*Activity*:
Beginning with the first line below, please restate each line exactly, down to and including the line containing "immunohistochemical staining in".

*Provided material*:
= Beginning of Section =
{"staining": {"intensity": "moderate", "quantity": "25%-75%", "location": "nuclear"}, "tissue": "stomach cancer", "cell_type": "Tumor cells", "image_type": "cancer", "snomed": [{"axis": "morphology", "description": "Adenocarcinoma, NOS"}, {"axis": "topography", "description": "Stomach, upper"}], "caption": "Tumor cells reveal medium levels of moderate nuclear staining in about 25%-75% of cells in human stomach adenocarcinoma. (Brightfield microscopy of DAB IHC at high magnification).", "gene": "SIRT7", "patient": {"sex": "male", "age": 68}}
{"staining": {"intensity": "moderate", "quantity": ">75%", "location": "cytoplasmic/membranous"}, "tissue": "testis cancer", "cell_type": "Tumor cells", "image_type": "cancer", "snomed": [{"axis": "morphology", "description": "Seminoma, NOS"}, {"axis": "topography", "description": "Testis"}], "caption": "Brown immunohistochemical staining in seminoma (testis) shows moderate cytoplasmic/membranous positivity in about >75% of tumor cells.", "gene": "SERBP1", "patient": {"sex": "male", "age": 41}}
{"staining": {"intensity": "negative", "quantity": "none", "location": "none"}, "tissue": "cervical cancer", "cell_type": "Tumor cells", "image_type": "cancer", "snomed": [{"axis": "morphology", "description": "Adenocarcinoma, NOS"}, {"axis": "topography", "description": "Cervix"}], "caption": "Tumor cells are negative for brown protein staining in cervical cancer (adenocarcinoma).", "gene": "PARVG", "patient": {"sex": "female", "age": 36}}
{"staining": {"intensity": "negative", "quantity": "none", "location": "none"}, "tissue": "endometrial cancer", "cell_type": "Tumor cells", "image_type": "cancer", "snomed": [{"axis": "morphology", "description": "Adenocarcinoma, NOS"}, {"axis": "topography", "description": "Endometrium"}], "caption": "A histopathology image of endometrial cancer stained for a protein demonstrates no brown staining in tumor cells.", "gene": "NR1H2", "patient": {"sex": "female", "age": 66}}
= End of Section =
*Solution to this exercise*:
{"staining": {"intensity": "moderate", "quantity": "25%-75%", "location": "nuclear"}, "tissue": "stomach cancer", "cell_type": "Tumor cells", "image_type": "cancer", "snomed": [{"axis": "morphology", "description": "Adenocarcinoma, NOS"}, {"axis": "topography", "description": "Stomach, upper"}], "caption": "Tumor cells reveal medium levels of moderate nuclear staining in about 25%-75% of cells in human stomach adenocarcinoma. (Brightfield microscopy of DAB IHC at high magnification).", "gene": "SIRT7", "patient": {"sex": "male", "age": 68}}
{"staining": {"intensity": "moderate", "quantity": ">75%", "location": "cytoplasmic/membranous"}, "tissue": "testis cancer", "cell_type": "Tumor cells", "image_type": "cancer", "snomed": [{"axis": "morphology", "description": "Seminoma, NOS"}, {"axis": "topography", "description": "Testis"}], "caption": "Brown immunohistochemical staining in seminoma (testis) shows moderate cytoplasmic/membranous positivity in about >75% of tumor cells.", "gene": "SERBP1", "patient": {"sex": "male", "age": 41}}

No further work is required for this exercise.